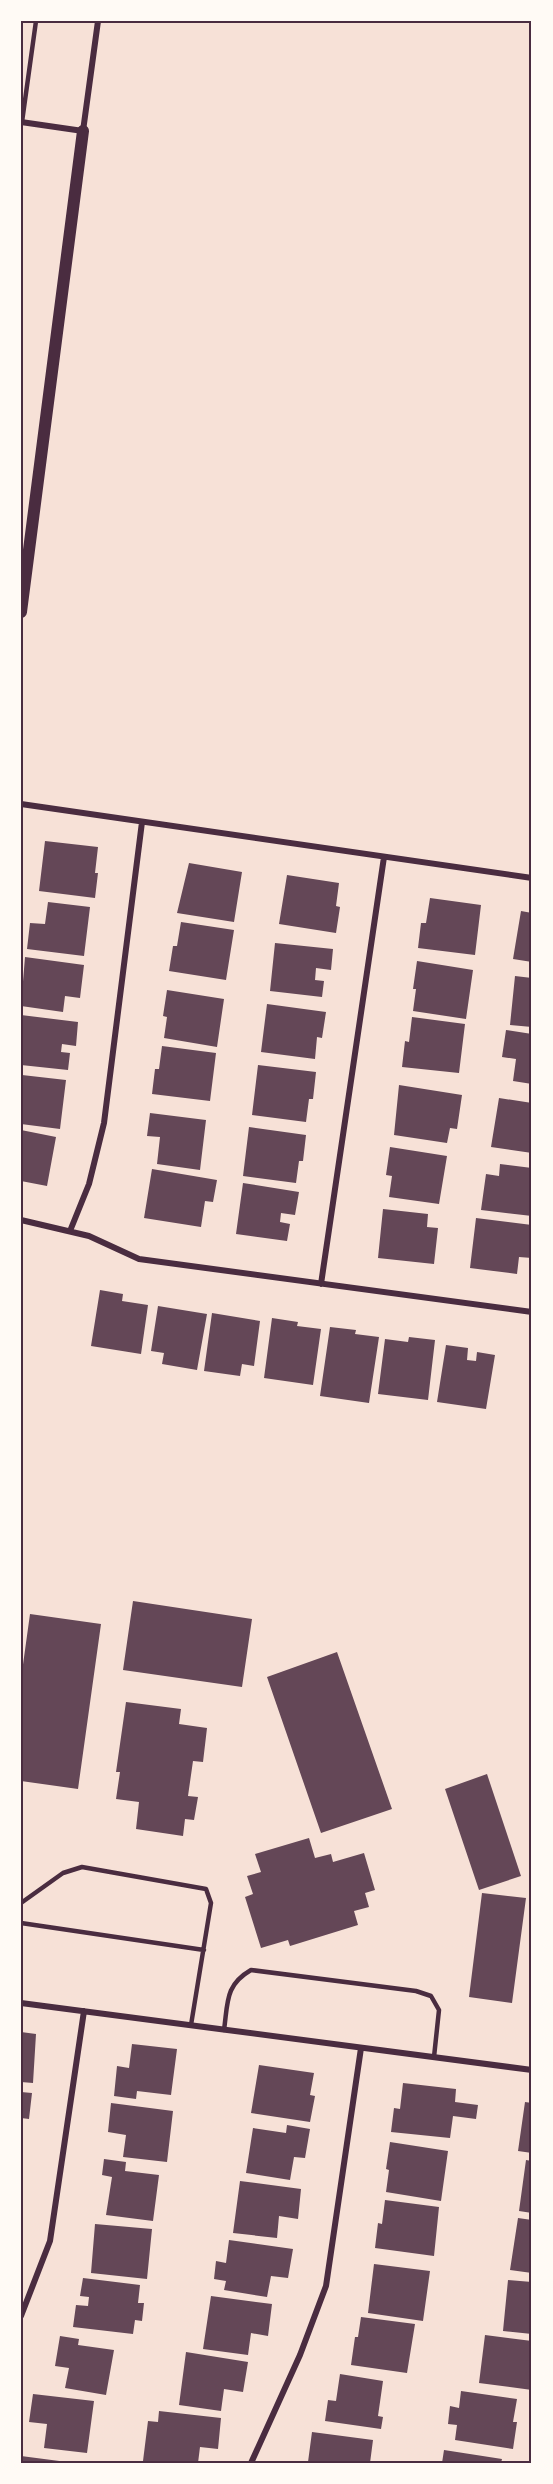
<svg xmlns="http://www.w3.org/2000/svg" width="553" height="2484" viewBox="0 0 553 2484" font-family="Figtree,sans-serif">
	<rect width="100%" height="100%" fill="#f7e1d7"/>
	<!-- building -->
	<path fill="#644757" d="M45,841L98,847L95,873H98L95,898L39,891Z
		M189,863L242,872L234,922L177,913Z
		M287,875L339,883L336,906L340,907L336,933L279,924Z
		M430,898L481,905L475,955L418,948L421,923H426Z
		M48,902L90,907L84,956L27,949L30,923L45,924Z
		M521,911L532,913V962L513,959Z
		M181,922L234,930L226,980L169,971L173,946H177Z
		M275,943L333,949L331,970L316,968L315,980L324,981L322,997L270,991Z
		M25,957L84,965L80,998L65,996L63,1012L21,1006Z
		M417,961L473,970L466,1019L413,1011L416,989H413Z
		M515,976L532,978V1027L510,1025Z
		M167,990L224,999L217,1047L164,1038L167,1017L163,1016Z
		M267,1004L326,1012L322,1038L317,1037L315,1059L261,1052Z
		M21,1015L78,1022L76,1046L62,1044L61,1052L70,1053L68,1070L21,1065Z
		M412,1017L465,1024L459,1073L402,1067L405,1041L409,1042Z
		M506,1030L532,1034V1084L513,1081L516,1059L502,1057Z
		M162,1046L216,1053L210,1101L152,1094L155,1069H159Z
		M258,1065L316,1072L313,1099H309L306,1122L252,1115Z
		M22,1075L66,1080L60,1129L21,1124Z
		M399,1085L462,1095L457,1129L450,1128L447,1143L394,1135Z
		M499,1098L532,1103V1153L491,1147Z
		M150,1113L206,1120L200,1170L157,1164L160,1137L147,1136Z
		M249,1127L306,1135L303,1161H299L296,1183L243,1176Z
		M21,1130L56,1137L47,1186L21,1181Z
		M390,1147L447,1156L439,1204L389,1197L392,1176L386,1175Z
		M500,1164L532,1168V1216L481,1210L486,1174L499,1176Z
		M152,1169L217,1180L213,1202L205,1201L201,1227L144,1218Z
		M243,1183L299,1192L295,1215L281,1213L280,1222L290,1224L287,1241L236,1234Z
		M383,1209L428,1214L427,1227L438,1228L434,1264L378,1258Z
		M476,1218L532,1225V1258L519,1257L517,1274L470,1268Z
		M100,1290L123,1294L122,1301L148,1305L141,1354L91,1346Z
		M158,1306L207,1314L197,1370L162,1364L164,1353L151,1351Z
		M212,1313L260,1321L254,1366L242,1364L240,1376L204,1371Z
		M272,1318L298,1322L297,1326L321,1329L313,1385L264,1378Z
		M330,1327L356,1330L355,1334L379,1337L369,1403L320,1396Z
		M409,1337L435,1340L428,1400L378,1394L385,1339L408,1342Z
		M446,1345L468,1348L467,1360L476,1361L477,1352L495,1355L486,1409L437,1402Z
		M133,1601L252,1619L242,1687L123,1670Z
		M30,1614L101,1624L78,1789L21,1781V1679Z
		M337,1652L392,1809L321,1833L267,1677Z
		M126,1702L181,1709L179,1724L207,1728L203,1762L193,1761L188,1796L198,1797L194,1820L185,1819L183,1836L136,1829L139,1802L116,1799L120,1772H116Z
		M487,1774L521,1876L479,1890L445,1789Z
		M309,1838L315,1858L331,1854L333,1862L364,1853L375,1890L365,1893L369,1907L354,1911L358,1925L290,1946L288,1940L261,1948L245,1897L253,1894L247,1876L261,1872L255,1854Z
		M482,1893L526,1898L512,2003L469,1997Z
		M21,2032L36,2034L33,2083L21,2082Z
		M132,2044L177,2049L171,2095L137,2091L136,2099L114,2096L117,2066L129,2068Z
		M259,2065L314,2073L310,2095L315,2096L310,2122L251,2113Z
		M403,2083L456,2089L455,2102L478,2105L476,2119L453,2116L450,2138L391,2132L394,2108L400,2109Z
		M21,2092L32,2093L29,2119L21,2118Z
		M525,2102L532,2103V2153L518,2151Z
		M111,2103L173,2111L167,2162L123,2157L126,2135L108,2132Z
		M287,2125L310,2129L305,2158L294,2157L290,2180L246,2173L253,2128L286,2133Z
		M390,2142L448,2151L441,2201L386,2192L389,2170L386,2169Z
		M104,2159L126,2162L125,2171L159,2175L153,2221L106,2215L112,2177L102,2175Z
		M526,2160L532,2161V2213L519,2211Z
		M240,2181L301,2189L298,2219L279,2216L277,2238L233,2233Z
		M385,2200L439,2207L434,2256L375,2248L378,2223L382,2224Z
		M518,2218L532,2220V2273L510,2270Z
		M95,2224L152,2229L147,2279L91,2273Z
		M229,2240L293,2249L288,2278L271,2276L267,2297L224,2290L226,2281L214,2279L216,2261L226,2263Z
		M374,2264L430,2271L423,2321L368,2313Z
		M83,2278L140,2285L138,2303H144L142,2321L135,2320L133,2334L73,2327L76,2305L88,2306L89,2297L80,2296Z
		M508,2280L532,2282V2334L503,2331Z
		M211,2296L272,2304L268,2336L251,2333L248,2355L203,2349Z
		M361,2317L415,2324L407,2373L351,2365L355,2337H358Z
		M485,2335L532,2341V2360H530L529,2368H532V2390L479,2383Z
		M60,2336L79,2339L78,2345L114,2350L106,2395L65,2388L69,2368L55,2366Z
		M186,2352L248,2362L243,2392L224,2389L221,2411L179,2405Z
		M340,2374L383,2381L378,2416L383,2417L381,2429L325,2421L328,2400L336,2401Z
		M461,2391L517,2399L513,2422H517L513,2449L455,2440L457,2425L448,2424L450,2406L459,2408Z
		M33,2394L94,2401L87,2453L44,2448L47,2424L29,2422Z
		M159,2411L221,2418L218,2449L200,2447L198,2463L143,2461L148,2421L158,2422Z
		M312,2432L373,2440L370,2463L308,2462Z
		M444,2450L502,2459L501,2463H442Z
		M21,2456L67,2462V2463H21Z"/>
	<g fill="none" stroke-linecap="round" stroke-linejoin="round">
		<!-- service -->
		<path stroke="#4a2c40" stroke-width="4.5" d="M22,122L36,21
			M21,1903L63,1873L82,1867L206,1889L211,1903L191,2025
			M21,1923L204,1950
			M224,2030C228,2002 225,1985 251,1970L416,1991L431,1996L439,2010L434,2057"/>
		<!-- minor -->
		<path stroke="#4a2c40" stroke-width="6" d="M21,122L83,131L98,21
			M21,804L532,878
			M21,1220L89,1236L139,1259L532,1312
			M70,1231L89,1184L104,1123L142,822
			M321,1284L384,857
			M21,2003L532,2070
			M21,2316L50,2241L84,2011
			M251,2463L300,2355L326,2286L361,2048"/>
		<!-- secondary -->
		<path stroke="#4a2c40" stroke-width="12" d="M21,612L83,131"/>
	</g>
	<!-- border -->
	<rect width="553" height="2484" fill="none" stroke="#fffaf5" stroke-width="45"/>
	<rect x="22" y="22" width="508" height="2440" fill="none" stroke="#4a2c40" stroke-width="2"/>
</svg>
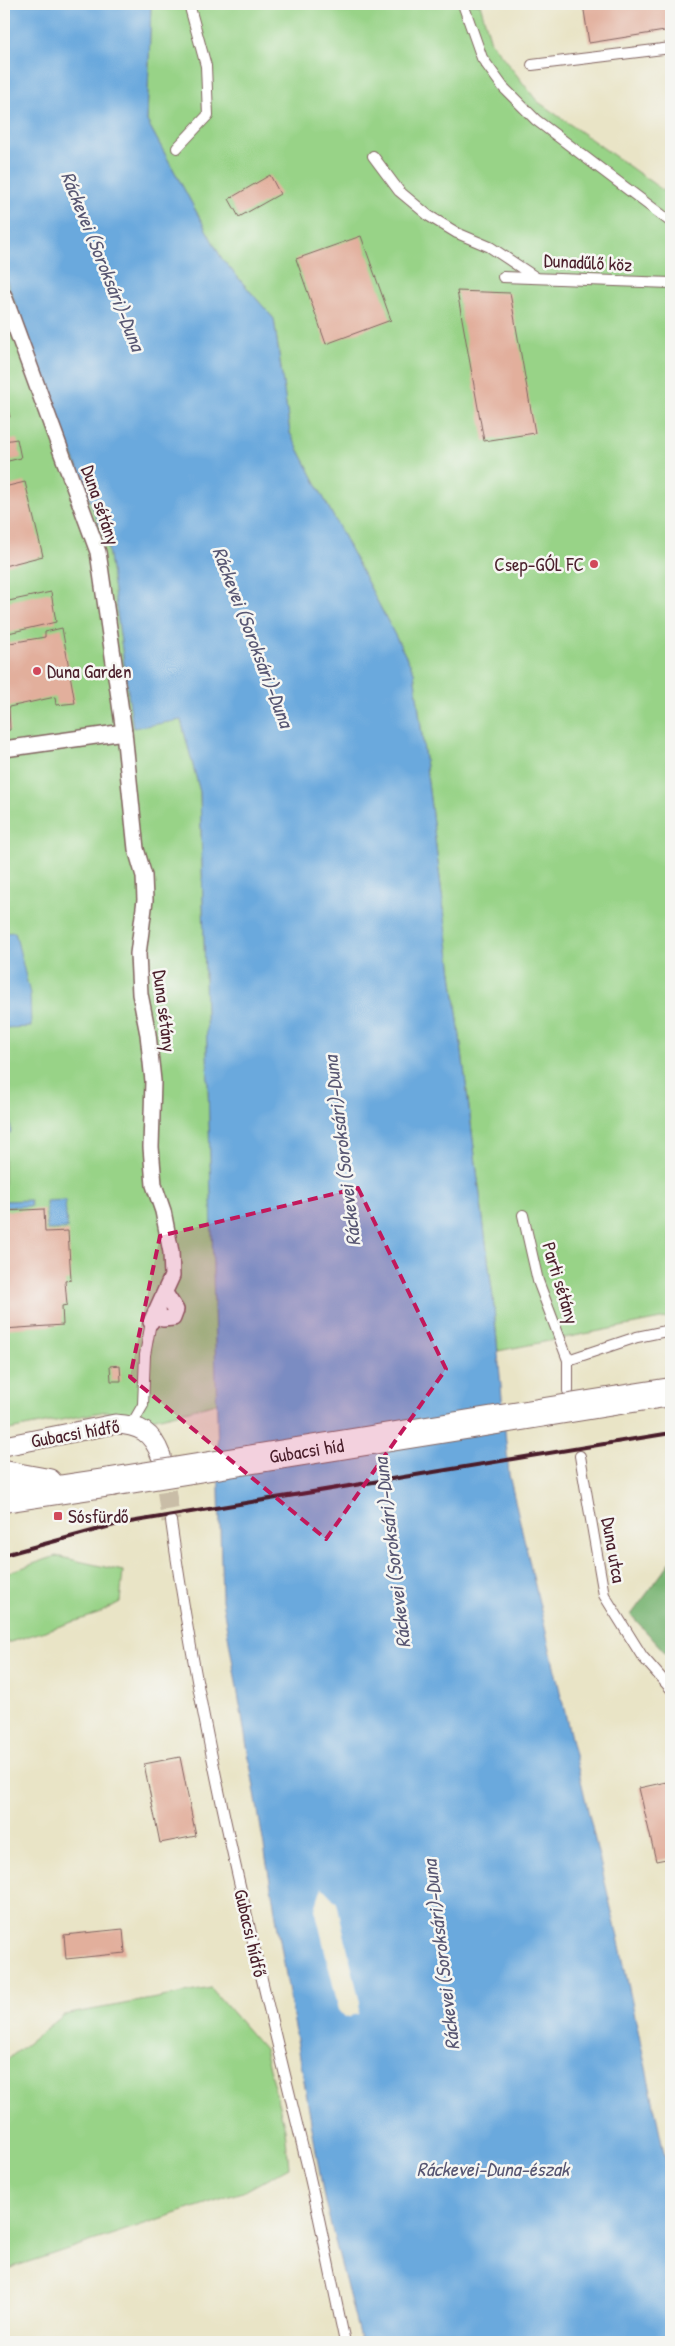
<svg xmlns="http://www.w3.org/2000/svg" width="675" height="2346" font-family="'Patrick Hand',sans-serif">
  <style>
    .green { fill: #98d387; stroke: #717959 }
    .forest { fill: #7ab574; stroke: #626a50 }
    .water { fill: #6aa9dd; stroke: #5a6484 }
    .pier { fill: #e9e4c6 }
    .building { fill: #e2af9c }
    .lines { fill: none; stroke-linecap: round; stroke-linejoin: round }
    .minor-tunnel { stroke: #c9bda7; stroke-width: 19; stroke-dasharray: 19 9; stroke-linecap: butt }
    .service-casing { stroke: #826461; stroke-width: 12 }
    .pedestrian-casing { stroke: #826461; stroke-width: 18 }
    .minor-casing { stroke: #826461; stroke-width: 21 }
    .secondary-casing { stroke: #826461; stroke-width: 30 }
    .service { stroke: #fff; stroke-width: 10 }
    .pedestrian { stroke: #fff; stroke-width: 15 }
    .minor { stroke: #fff; stroke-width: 19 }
    .secondary { stroke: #fff; stroke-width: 28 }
    .rail { stroke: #4a1f2b; stroke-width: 4 }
    .secondary-bridge-casing { stroke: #826461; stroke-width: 30; stroke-linecap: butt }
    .secondary-bridge { stroke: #fff; stroke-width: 28 }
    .marked { fill: #c2185b; fill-opacity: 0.2; stroke: #c2185b; stroke-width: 4; stroke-dasharray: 10 6; stroke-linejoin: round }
    .poi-dot { fill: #d1495b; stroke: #f6f6f2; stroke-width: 2 }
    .labels { text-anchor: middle; stroke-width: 5; stroke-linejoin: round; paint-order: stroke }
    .street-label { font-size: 19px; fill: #4a1f2b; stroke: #f6f6f2 }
    .poi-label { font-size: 19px; fill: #4a1f2b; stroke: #f6f6f2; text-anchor: start }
    .water-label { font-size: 20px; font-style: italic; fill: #575672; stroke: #f6f6f2 }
  </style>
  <rect width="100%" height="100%" fill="#f6f6f2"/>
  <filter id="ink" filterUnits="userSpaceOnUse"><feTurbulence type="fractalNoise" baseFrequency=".02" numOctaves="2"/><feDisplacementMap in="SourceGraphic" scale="10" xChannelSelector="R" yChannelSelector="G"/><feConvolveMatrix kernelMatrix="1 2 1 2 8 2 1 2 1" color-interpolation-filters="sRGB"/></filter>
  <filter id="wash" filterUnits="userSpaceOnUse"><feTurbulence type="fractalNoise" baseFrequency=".0096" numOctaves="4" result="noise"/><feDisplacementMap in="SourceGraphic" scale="20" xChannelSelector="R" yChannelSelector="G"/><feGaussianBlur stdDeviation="1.12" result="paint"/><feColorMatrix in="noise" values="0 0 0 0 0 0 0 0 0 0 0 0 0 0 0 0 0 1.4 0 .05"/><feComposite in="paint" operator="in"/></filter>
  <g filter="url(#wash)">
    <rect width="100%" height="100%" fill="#e9e4c6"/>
    <g class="green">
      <polygon points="151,4 480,4 491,42 537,101 671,196 671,1317 498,1351 493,1298 414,672 290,433 274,319 222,259 147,121"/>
      <polygon points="4,274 108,548 133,727 181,720 200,792 217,1403 132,1424 107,1411 4,1431"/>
      <polygon points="56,1556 123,1571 120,1602 98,1614 4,1644 4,1574"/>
      <polygon points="211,1988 264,2049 285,2129 289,2167 245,2191 4,2270 4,2062 64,2015"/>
    </g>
    <polygon class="forest" points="671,1561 671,1659 631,1615"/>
    <g class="water">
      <polygon points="4,4 151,4 147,121 222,259 274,319 290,433 414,672 493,1298 509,1475 620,1946 671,2185 671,2342 361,2342 324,2198 222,1600 200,792 181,720 133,728 108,548 4,274"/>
      <polygon points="15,932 30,994 31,1027 4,1028 4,933"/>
      <polygon points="4,1070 8,1070 11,1133 4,1133"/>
      <polygon points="30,1200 31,1206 4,1207 4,1201"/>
      <polygon points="65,1200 67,1229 47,1230 46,1201"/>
    </g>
    <polygon class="pier" points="322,1887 337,1903 360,2003 358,2014 345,2017 339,2010 315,1909"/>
    <g id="blocks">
      <g class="building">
        <polygon points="583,4 671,4 671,30 589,43"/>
        <polygon points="270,175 280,194 239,217 229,199"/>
        <polygon points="361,236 391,320 326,344 296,259"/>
        <polygon points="457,291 510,293 535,433 484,441"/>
        <polygon points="4,395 10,417 4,419"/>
        <polygon points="17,439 21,458 4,462 4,441"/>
        <polygon points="25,482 43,556 4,566 4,487"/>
        <polygon points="51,592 56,622 4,634 4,602"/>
        <polygon points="62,628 75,703 56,705 55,697 9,707 10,730 4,731 4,644 45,637 45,632"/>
        <polygon points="44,1209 45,1232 68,1231 71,1280 65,1281 67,1305 62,1306 63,1325 4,1329 4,1211"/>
        <polygon points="120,1365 121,1381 111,1381 110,1366"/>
        <polygon points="180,1757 196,1836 160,1843 144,1764"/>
        <polygon points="671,1781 671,1858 656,1861 639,1788"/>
        <polygon points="123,1929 125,1953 66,1959 64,1935"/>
      </g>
    </g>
  </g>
  <g filter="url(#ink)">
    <use href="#blocks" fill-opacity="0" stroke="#826461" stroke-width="1"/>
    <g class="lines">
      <polyline class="minor-tunnel" points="162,1463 171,1521"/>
      <g class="service-casing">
        <g id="service">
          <polyline points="463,4 482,58 503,87 536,120 671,222"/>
          <polyline points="532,65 671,48"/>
          <polyline points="177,148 208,115 206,66 189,4"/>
          <polyline points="373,156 399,191 429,216 457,233 490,247 535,277"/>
          <polyline points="503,277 671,283"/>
          <polyline points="523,1215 538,1281 568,1360 568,1391"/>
          <polyline points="568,1360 637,1337 671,1330"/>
          <polyline points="132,1424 143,1405 145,1355 151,1322"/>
          <polyline points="580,1456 604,1595 642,1656 671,1689"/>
          <path d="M 171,1521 C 201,1739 255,1952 307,2165 C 321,2224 332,2283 345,2342"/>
        </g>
      </g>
      <g class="pedestrian-casing">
        <g id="pedestrian">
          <polyline points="4,296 98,552 124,732 136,849 144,876 145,900 138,954 140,994 148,1034 153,1081 151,1147 154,1185 163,1211 171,1252 172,1276 151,1322"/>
          <polyline points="4,749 124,732"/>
          <polyline points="158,1308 159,1316 163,1319 173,1318 176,1310 165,1293"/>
        </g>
      </g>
      <g class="minor-casing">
        <path id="minor" d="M 4,1446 L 115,1424 C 140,1425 152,1432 161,1456"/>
      </g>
      <g class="secondary-casing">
        <g id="secondary">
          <polyline points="620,1400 671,1392"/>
          <polyline points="4,1475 48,1483"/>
          <polyline points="4,1498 111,1482"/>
        </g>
      </g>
      <use href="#service" class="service"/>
      <use href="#pedestrian" class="pedestrian"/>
      <use href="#minor" class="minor"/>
      <use href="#secondary" class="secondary"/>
      <polyline class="rail" points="4,1555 118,1524 671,1433"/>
      <g class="secondary-bridge-casing">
        <g id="secondary-bridge">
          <path id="s1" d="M 111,1482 L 620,1400"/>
        </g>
      </g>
      <use href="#secondary-bridge" class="secondary-bridge"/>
    </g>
  </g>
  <path class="marked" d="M 358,1188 L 446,1369 L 326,1539 L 130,1377 L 160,1236 Z"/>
  <g class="poi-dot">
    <circle cx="594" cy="564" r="5"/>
    <circle cx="37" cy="671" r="5"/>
    <rect x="53" y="1511" width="10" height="10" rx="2.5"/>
  </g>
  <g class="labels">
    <g class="street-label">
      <text transform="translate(588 262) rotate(3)" y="7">Dunadűlő köz</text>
      <text transform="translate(101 505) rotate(71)" y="7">Duna sétány</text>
      <text transform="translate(165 1011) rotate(83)" y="7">Duna sétány</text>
      <text transform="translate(561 1283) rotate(73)" y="7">Parti sétány</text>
      <text transform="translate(75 1433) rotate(-10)" y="7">Gubacsi hídfő</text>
      <text dy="7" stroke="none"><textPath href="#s1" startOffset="198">Gubacsi híd</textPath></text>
      <text transform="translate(614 1550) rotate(80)" y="7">Duna utca</text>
      <text transform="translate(251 1933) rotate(77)" y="7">Gubacsi hídfő</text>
    </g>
    <g class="poi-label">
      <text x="584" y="571" text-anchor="end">Csep-GÓL FC</text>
      <text x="47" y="678">Duna Garden</text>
      <text x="68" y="1523">Sósfürdő</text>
    </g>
    <g class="water-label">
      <text transform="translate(103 261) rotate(68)" y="7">Ráckevei (Soroksári)-Duna</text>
      <text transform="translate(253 637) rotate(69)" y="7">Ráckevei (Soroksári)-Duna</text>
      <text transform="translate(342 1151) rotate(-97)" y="7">Ráckevei (Soroksári)-Duna</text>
      <text transform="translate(392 1553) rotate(-97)" y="7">Ráckevei (Soroksári)-Duna</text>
      <text transform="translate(441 1955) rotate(-97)" y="7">Ráckevei (Soroksári)-Duna</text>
      <text x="493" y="2176">Ráckevei-Duna-észak</text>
    </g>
  </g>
  <rect width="675" height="2346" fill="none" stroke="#f6f6f2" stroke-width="20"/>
</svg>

◆ PROBLEM: Lines containing the word "yChannelSelector" must be found in the data above and copied.

◆ REPLY TO THE TASK:
  <filter id="ink" filterUnits="userSpaceOnUse"><feTurbulence type="fractalNoise" baseFrequency=".02" numOctaves="2"/><feDisplacementMap in="SourceGraphic" scale="10" xChannelSelector="R" yChannelSelector="G"/><feConvolveMatrix kernelMatrix="1 2 1 2 8 2 1 2 1" color-interpolation-filters="sRGB"/></filter>
  <filter id="wash" filterUnits="userSpaceOnUse"><feTurbulence type="fractalNoise" baseFrequency=".0096" numOctaves="4" result="noise"/><feDisplacementMap in="SourceGraphic" scale="20" xChannelSelector="R" yChannelSelector="G"/><feGaussianBlur stdDeviation="1.12" result="paint"/><feColorMatrix in="noise" values="0 0 0 0 0 0 0 0 0 0 0 0 0 0 0 0 0 1.4 0 .05"/><feComposite in="paint" operator="in"/></filter>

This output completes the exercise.